The investigation revealed considerable information concerning the damage. The lower edge of the port waterline armor projects slightly out of the mud. From the stern to frame 98, there is no damage except for shrapnel holes in the vicinity of frame 98. Between frames 98 and 132 the outer skin is torn away. Forward of frame 132 there is no damage except for shrapnel holes near frame 132 and previously confirmed damage at the bow.

Damage occurred in the following parts of the ship:

(a) About 15 frames in the middle turbine room and Section IX.

(b) Frame 98 to 112, Section X (port turbine room).

(c) Frames 112 to 127, Section XI (Boiler room No.1).

(d) Frames 127 to 132, Section XII (Boiler auxiliary machinery room).

(e) Approximately 15 Frames comprising Section XIII (Boiler room No. 2).

(f) Electric Generator Room No. 4.

The most severe damage of all seems to have resulted from direct hits on the ship near the plane stowage, a location checked by shore observation. In that location a bomb went through all decks and armor, detonating in a filled wing tank near the torpedo bulkhead of the port turbine room. In way of the port turbine room (for about one-third of the ship' s breadth) the shell plating and waterline armor had completely disappeared, and the bilge keel and ship's bottom were also missing up to the cooling-water discharge sea chest. In this location the edges of the longitudinal bulkhead (probably torpedo bulkhead) bent inward and torn wide open. According to observers, the capsizing took place in three stages, the ship listing to 35°, 60° and 135°. This progression probably was due to the flooding of the additional spaces opened up by bomb hits, pierced bulkheads, and incomplete closures (caused by evacuation of lower decks).

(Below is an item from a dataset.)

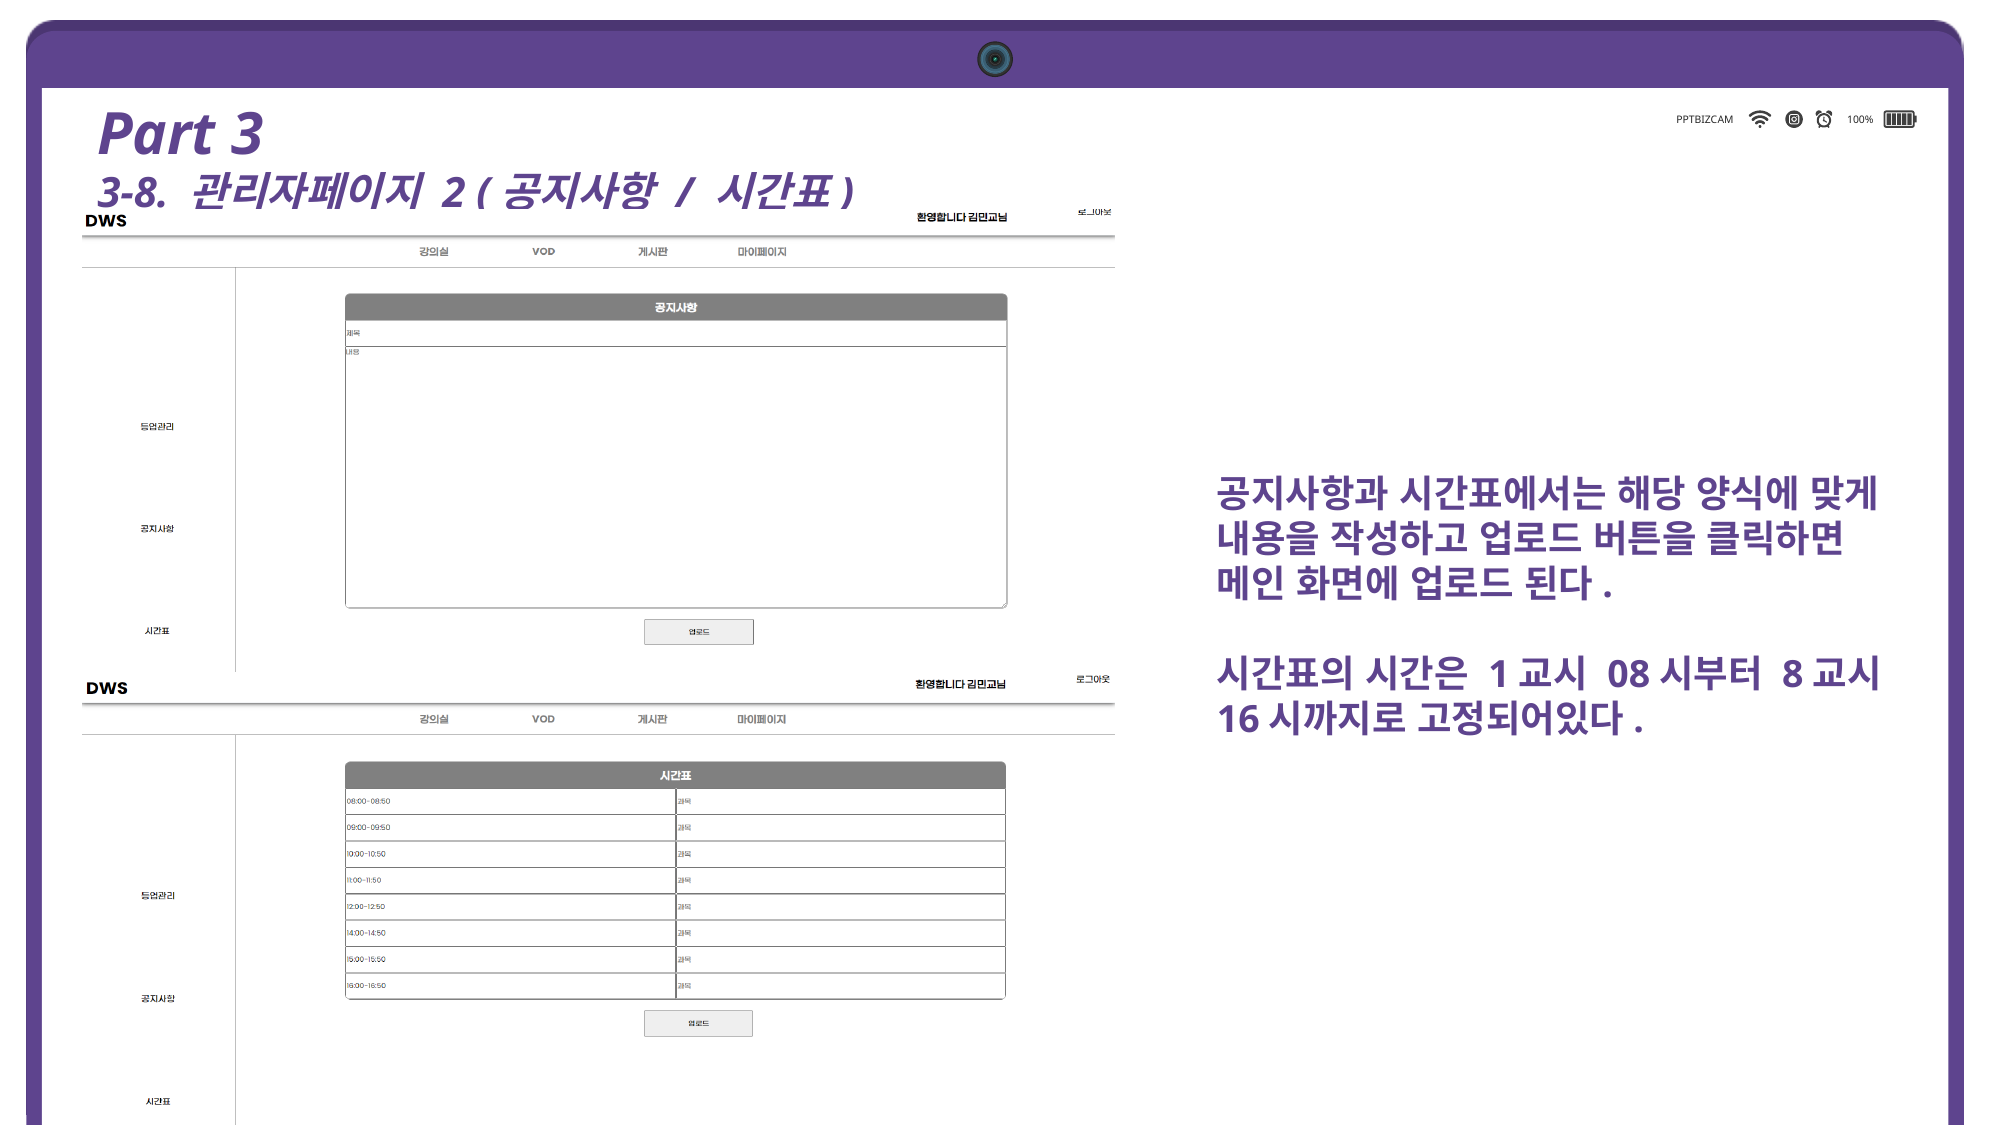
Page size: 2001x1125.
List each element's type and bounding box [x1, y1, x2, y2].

picture [82, 209, 1115, 1125]
text_box [26, 30, 1964, 1125]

The above conclusion is difficult to prove, because the damaged locations will never be accessible, due to reasons mentioned earlier.

Endorsement by Adm. POLARK

The investigation confirms the previous belief that the opening of the port side at an important location was the deciding factor in the loss.

Adm. POLARK
Command


Drawing showing the path of Bomb No. 2 and the spaces established later by divers’ inspections as having been damaged.

Tirpitz Drawing


This drawing illustrates the estimated point of detonation of Bomb No. 2 in a wing tank on the port side, and the different listing angles, 1º, 35º, 60º, and 135º.

Tirpitz Drawing


Estimated point of detonation of Bomb No. 3 abaft of and to port of turret “Caesar".